**EXERCISE MATERIAL**.
────────

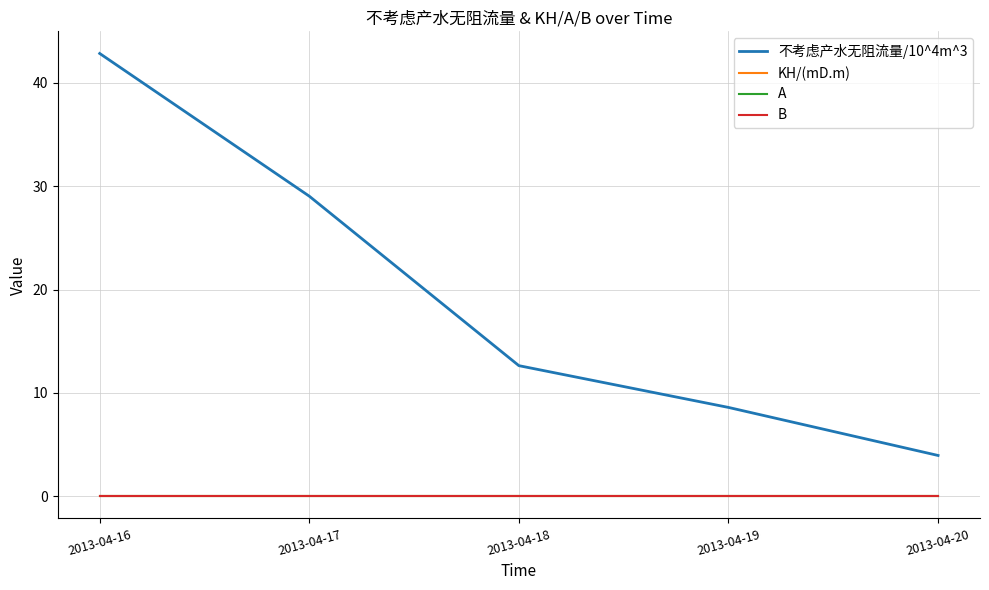

What is the difference between the highest and lowest values at 2013-04-18?

12.6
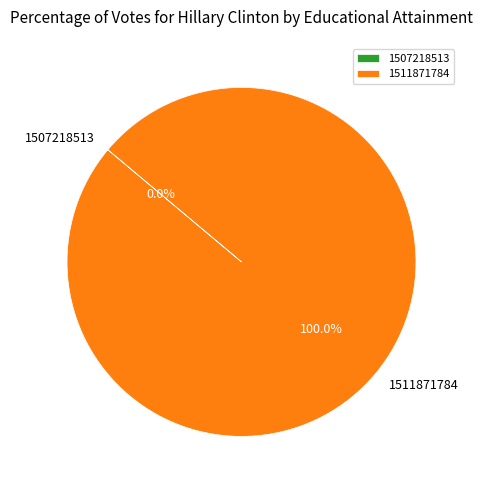

Which slice is the largest?

1511871784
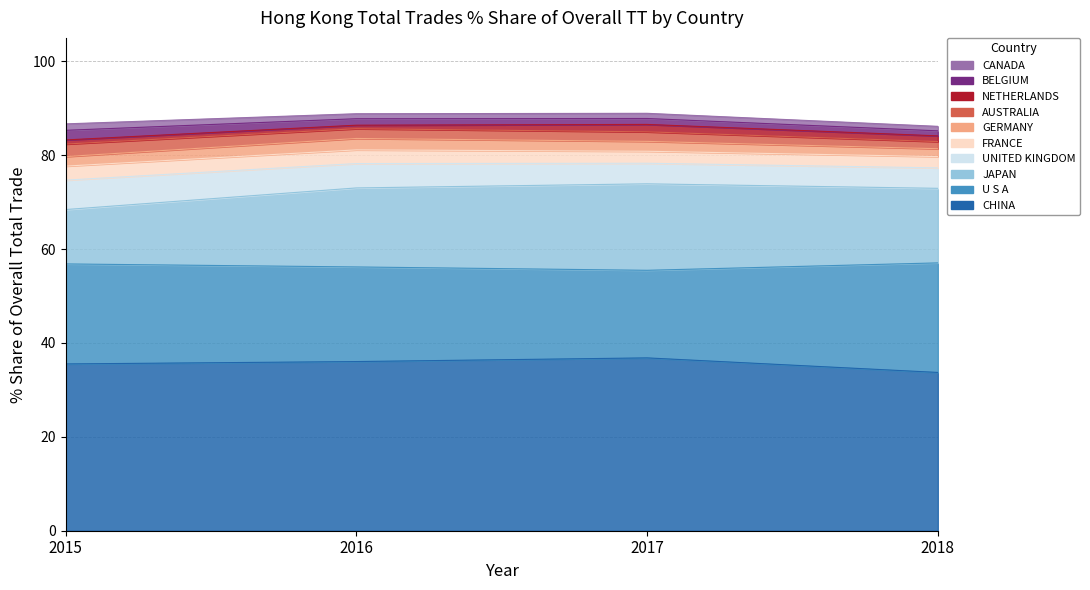

What is the difference between the 2016 values at BELGIUM and AUSTRALIA?

0.7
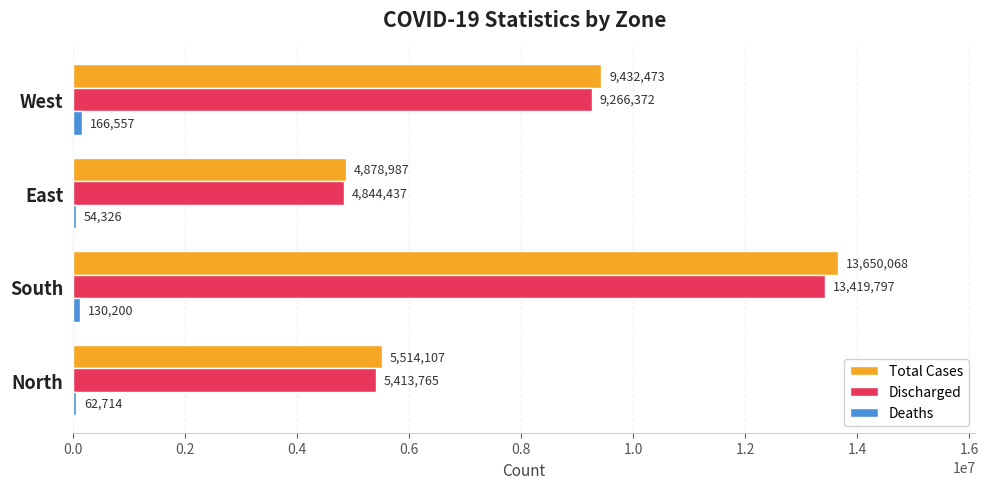

What is the spread (max minus min) of values at South?

13519868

────────

**EXERCISE**.
Please rewrite all the records above with "difference" replaced by "gap" and nothing else changed. Leave out the pictures.

**RESULT OF THIS TASK**.
What is the gap between the highest and lowest values at 2013-04-18?

12.6

Which slice is the largest?

1511871784

What is the gap between the 2016 values at BELGIUM and AUSTRALIA?

0.7

What is the spread (max minus min) of values at South?

13519868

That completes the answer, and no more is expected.